Problem to solve: Copy nothing but the lines from the opening of the entries through the line that contains "Всё для школы", exactly as written. Drop the pictures.

:: Dataset

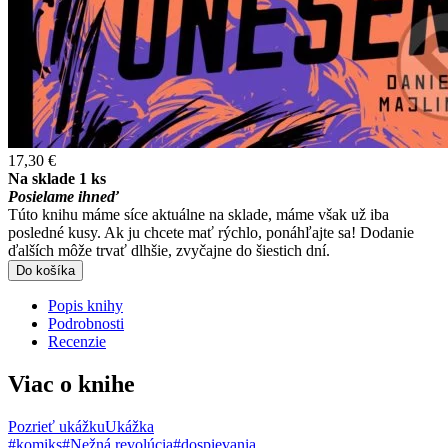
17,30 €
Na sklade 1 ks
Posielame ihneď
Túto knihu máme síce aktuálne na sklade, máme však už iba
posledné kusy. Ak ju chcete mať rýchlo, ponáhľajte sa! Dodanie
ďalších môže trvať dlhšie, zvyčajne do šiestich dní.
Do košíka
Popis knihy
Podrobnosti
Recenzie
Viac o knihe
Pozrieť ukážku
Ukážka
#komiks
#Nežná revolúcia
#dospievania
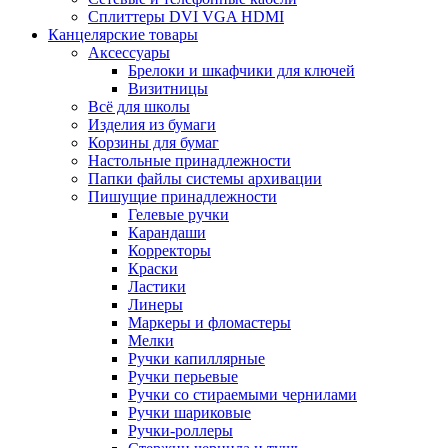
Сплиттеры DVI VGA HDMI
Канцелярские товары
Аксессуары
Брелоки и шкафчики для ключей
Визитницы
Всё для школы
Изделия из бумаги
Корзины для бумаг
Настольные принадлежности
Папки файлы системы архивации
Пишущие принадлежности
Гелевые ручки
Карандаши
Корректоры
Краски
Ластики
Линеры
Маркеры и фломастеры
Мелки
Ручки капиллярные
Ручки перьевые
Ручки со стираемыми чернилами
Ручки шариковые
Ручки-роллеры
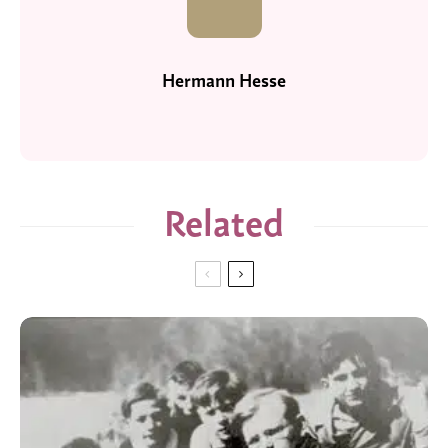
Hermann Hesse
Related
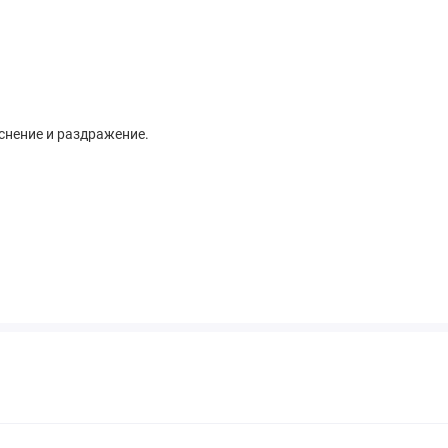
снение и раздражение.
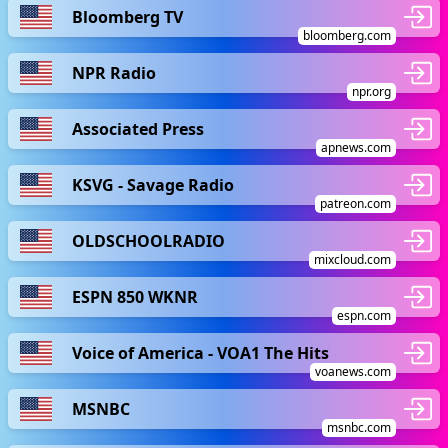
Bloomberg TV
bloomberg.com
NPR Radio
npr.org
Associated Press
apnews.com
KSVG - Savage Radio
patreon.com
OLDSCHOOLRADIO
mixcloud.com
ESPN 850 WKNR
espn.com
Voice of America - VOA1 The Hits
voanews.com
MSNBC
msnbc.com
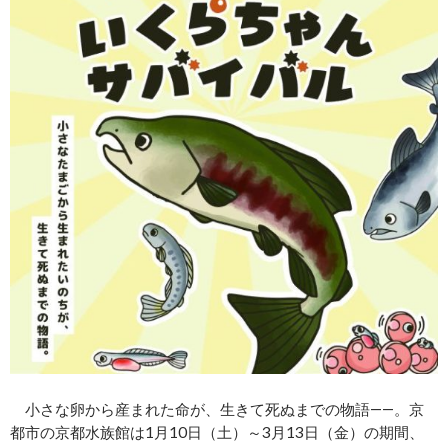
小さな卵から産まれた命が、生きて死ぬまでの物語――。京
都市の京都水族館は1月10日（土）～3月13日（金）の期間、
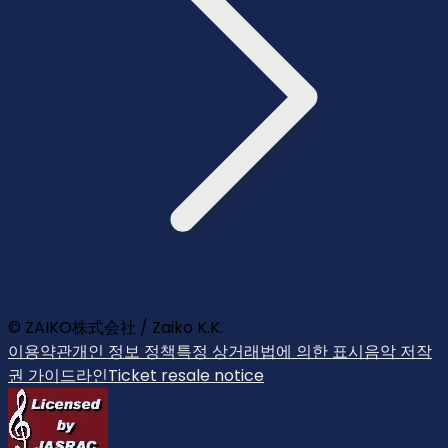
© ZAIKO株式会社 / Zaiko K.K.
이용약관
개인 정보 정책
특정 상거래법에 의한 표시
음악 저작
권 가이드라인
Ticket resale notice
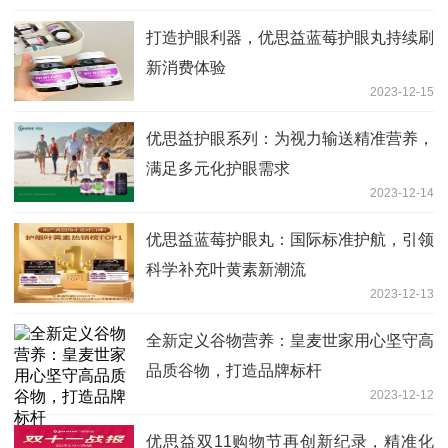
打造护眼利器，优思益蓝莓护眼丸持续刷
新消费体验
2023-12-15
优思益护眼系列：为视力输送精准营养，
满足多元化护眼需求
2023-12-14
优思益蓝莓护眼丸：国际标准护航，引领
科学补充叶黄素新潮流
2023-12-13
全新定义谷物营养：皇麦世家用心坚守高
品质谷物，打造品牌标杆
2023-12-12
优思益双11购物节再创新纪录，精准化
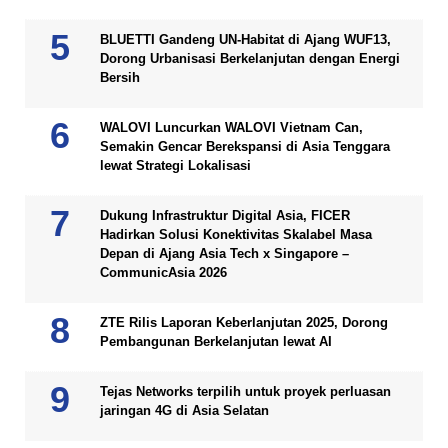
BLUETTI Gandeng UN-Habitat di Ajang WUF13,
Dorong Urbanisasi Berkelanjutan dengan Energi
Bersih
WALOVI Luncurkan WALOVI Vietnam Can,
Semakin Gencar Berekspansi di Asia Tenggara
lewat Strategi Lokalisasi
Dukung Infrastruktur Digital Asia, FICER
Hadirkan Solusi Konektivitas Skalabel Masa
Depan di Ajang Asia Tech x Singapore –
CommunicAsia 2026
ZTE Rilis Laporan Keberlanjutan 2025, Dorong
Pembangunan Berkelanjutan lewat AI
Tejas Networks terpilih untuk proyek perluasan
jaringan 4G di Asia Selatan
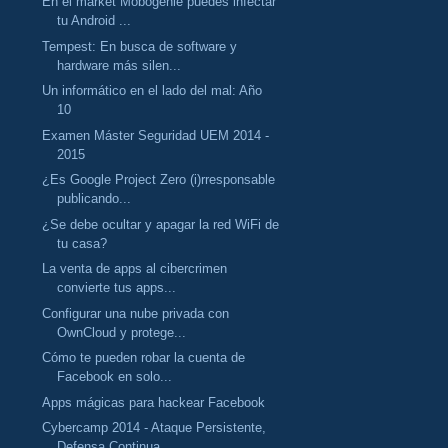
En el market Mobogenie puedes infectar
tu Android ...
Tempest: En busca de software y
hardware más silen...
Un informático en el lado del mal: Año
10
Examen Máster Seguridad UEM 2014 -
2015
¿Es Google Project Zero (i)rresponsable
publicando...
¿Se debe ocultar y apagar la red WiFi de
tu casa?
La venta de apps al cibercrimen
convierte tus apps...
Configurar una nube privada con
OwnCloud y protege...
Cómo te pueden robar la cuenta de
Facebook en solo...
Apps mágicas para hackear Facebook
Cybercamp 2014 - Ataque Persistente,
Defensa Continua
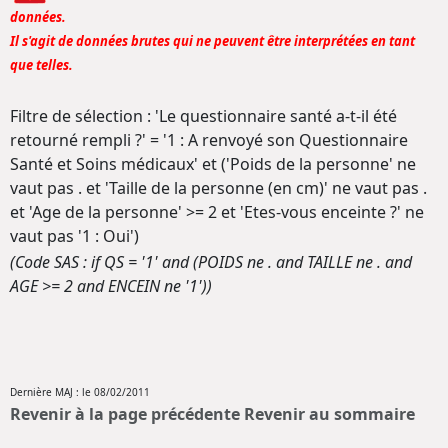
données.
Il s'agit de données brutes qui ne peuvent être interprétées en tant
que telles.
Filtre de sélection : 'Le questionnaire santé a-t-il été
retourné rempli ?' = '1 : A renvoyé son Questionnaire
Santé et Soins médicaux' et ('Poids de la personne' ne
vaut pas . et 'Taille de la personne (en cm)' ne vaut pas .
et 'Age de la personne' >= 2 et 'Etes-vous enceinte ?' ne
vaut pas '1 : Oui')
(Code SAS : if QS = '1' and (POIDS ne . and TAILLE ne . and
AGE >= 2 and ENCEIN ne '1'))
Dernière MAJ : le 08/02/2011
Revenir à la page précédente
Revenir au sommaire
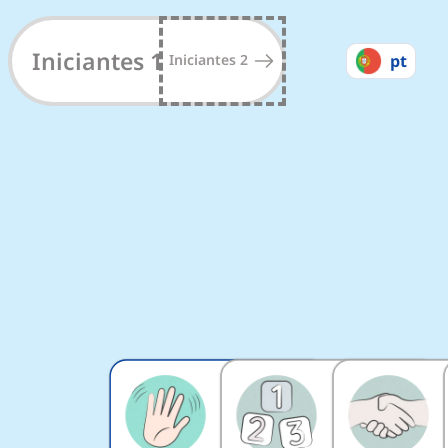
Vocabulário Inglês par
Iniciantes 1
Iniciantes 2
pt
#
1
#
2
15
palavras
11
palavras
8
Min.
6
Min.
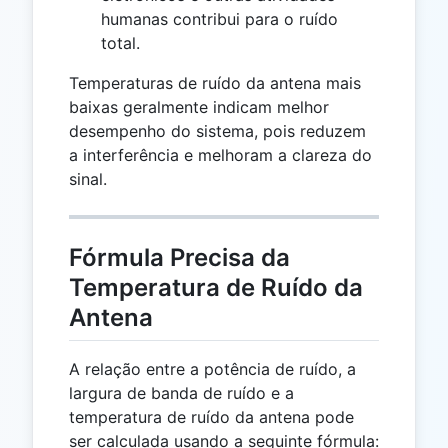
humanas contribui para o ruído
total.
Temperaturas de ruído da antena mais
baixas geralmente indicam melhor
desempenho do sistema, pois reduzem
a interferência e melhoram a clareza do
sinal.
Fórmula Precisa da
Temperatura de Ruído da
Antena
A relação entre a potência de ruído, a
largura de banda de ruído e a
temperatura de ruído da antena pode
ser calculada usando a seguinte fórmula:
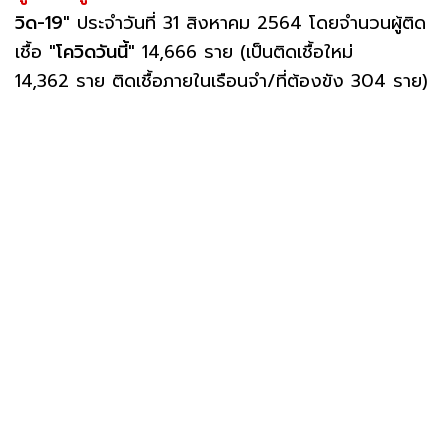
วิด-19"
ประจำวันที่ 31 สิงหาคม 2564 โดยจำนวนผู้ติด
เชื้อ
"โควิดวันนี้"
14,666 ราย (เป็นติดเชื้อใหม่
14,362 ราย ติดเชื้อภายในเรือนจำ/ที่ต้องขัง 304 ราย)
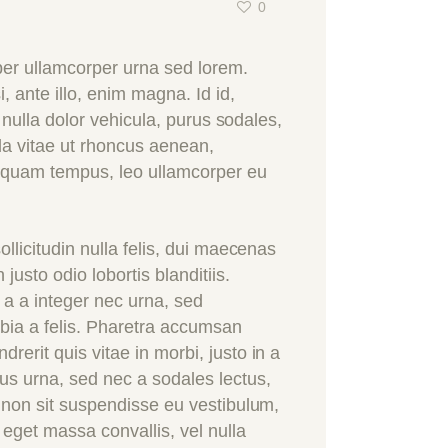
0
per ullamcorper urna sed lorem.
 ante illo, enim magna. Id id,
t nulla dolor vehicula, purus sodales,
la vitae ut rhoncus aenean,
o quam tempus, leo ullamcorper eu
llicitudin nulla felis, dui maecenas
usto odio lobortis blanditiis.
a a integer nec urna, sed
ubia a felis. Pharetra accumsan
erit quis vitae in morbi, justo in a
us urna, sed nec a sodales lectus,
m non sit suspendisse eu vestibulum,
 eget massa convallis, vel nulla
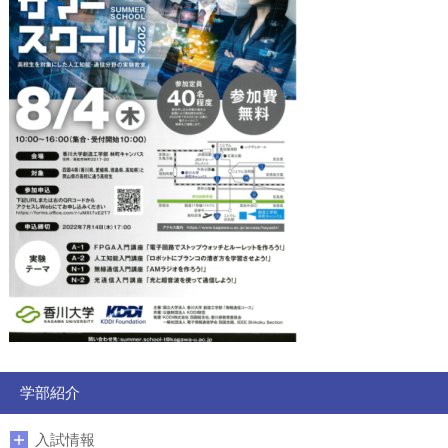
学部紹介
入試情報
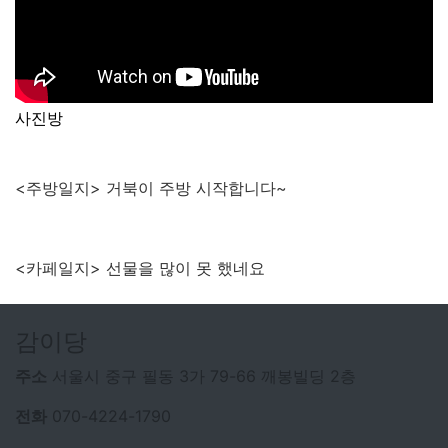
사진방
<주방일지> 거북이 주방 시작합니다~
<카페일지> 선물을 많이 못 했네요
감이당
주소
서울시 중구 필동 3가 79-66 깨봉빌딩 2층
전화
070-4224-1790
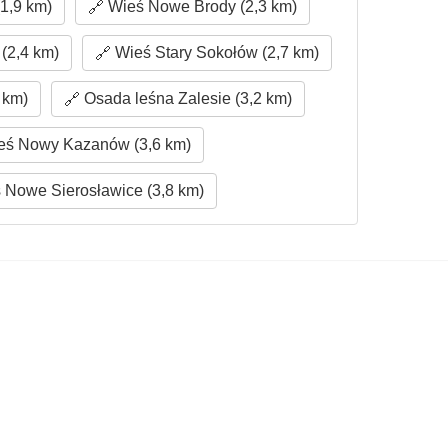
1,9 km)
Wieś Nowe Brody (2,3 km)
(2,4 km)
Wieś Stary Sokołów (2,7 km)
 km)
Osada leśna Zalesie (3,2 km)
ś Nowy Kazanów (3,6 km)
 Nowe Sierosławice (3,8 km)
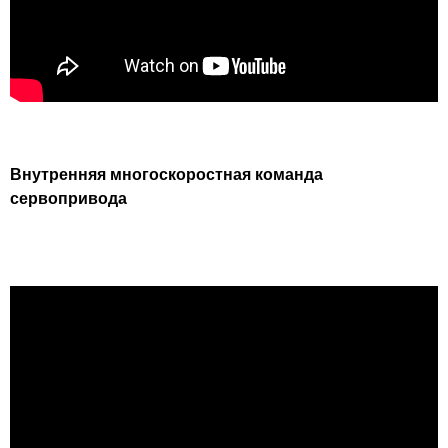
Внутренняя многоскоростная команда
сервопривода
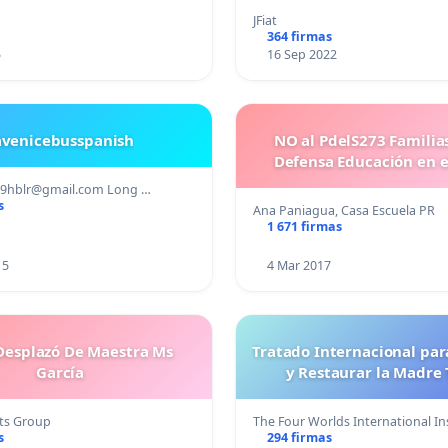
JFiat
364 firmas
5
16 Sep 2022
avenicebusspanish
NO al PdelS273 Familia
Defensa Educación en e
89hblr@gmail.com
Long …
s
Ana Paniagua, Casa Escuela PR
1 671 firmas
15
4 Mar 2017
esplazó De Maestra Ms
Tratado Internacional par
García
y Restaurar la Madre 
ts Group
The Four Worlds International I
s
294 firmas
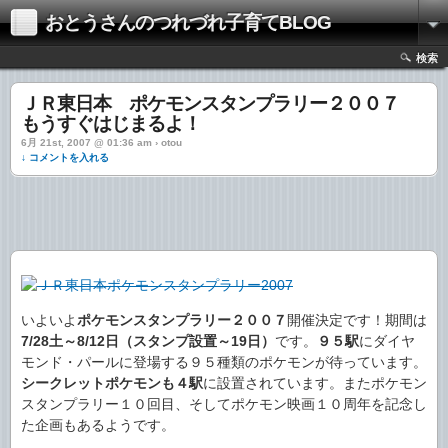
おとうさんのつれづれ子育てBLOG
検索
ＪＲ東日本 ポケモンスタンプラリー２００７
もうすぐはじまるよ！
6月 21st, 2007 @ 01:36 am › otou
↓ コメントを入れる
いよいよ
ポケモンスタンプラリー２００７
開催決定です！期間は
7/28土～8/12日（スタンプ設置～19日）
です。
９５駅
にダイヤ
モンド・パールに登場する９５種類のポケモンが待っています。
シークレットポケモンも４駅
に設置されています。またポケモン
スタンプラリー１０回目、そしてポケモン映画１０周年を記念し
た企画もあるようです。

::::

Your response:
17,30 €
Na sklade 1 ks
Posielame ihneď
Túto knihu máme síce aktuálne na sklade, máme však už iba
posledné kusy. Ak ju chcete mať rýchlo, ponáhľajte sa! Dodanie
ďalších môže trvať dlhšie, zvyčajne do šiestich dní.
Do košíka
Popis knihy
Podrobnosti
Recenzie
Viac o knihe
Pozrieť ukážku
Ukážka
#komiks
#Nežná revolúcia
#dospievania
Сплиттеры DVI VGA HDMI
Канцелярские товары
Аксессуары
Брелоки и шкафчики для ключей
Визитницы
Всё для школы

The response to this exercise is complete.